Detection Prompt Toolkit: Detection Reasoning Prompts
To improve the reliability of predicted boxes, we implemented detection reasoning prompts (as shown in Table 1) to check the prediction results and diagnose potential issues. First, we proposed a Problem Insight Guider, highlighting difficult problems and providing effective detection suggestions and similar examples for the query image. For example, for Figure 3, the Problem Insight Guider defines the query as a small object detection problem and suggests solving it by amplifying the surfboard area. Second, to leverage MLLMs’ inherent spatial and contextual capabilities, we designed a Spatial Relationship Explorer and a Contextual Object Predictor to ensure detection results align with common sense. As shown in Figure 3, a surfboard may co-occur with the ocean (contextual knowledge), and there should be a surfboard near the surfer’s feet (spatial knowledge).
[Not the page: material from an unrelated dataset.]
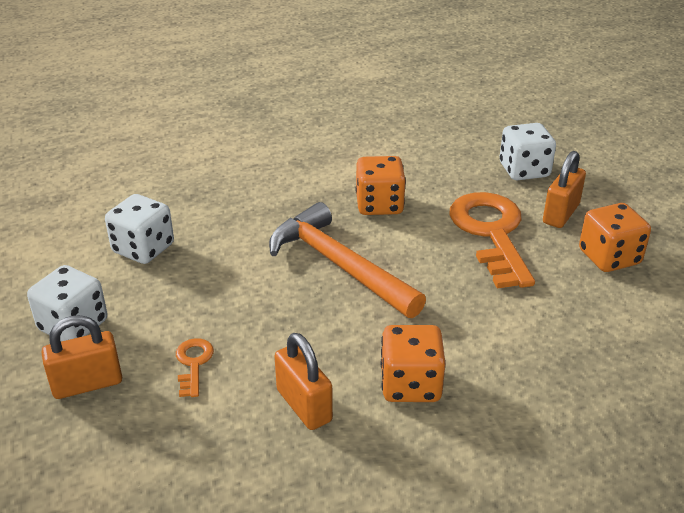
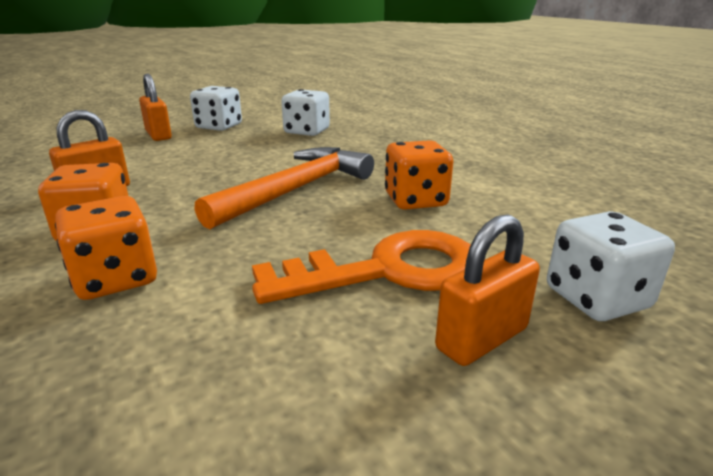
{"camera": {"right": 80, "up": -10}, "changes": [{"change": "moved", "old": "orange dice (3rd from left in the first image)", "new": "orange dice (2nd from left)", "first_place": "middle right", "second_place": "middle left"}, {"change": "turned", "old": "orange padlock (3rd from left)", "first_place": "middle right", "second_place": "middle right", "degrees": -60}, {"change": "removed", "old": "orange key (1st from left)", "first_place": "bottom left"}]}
Additionally, we applied a Self-Verification Promoter to enhance the consistency of multi-turn responses. To further enhance MLLMs’ reasoning capabilities, we adopted widely used prompting methods such as debating and self-debugging. For detailed descriptions, please refer to the original text.
Figure 3: Detection reasoning prompts can help MLLMs solve small object detection problems, such as locating the surfboard under the surfer’s feet using common sense and encouraging the model to detect the surfboard in the ocean.
Figure 4: An example of DetToolChain applied to rotated object detection (HRSC2016 dataset)
Experiments: Surpassing Fine-Tuning Methods Without Training
As shown in Table 2, we evaluated our method on open vocabulary detection (OVD), testing the AP50 results for 17 new classes, 48 base classes, and all classes in the COCO OVD benchmark. The results show that using our DetToolChain, the performance of GPT-4V and Gemini improved significantly.
To demonstrate the effectiveness of our method in referential expression understanding, we compared our method with other zero-shot methods on the RefCOCO, RefCOCO+, and RefCOCOg datasets (Table 5). On RefCOCO, DetToolChain improved the performance of the GPT-4V baseline by 44.53%, 46.11%, and 24.85% on val, test-A, and test-B, respectively, showcasing DetToolChain’s superior referential expression understanding and localization performance under zero-shot conditions.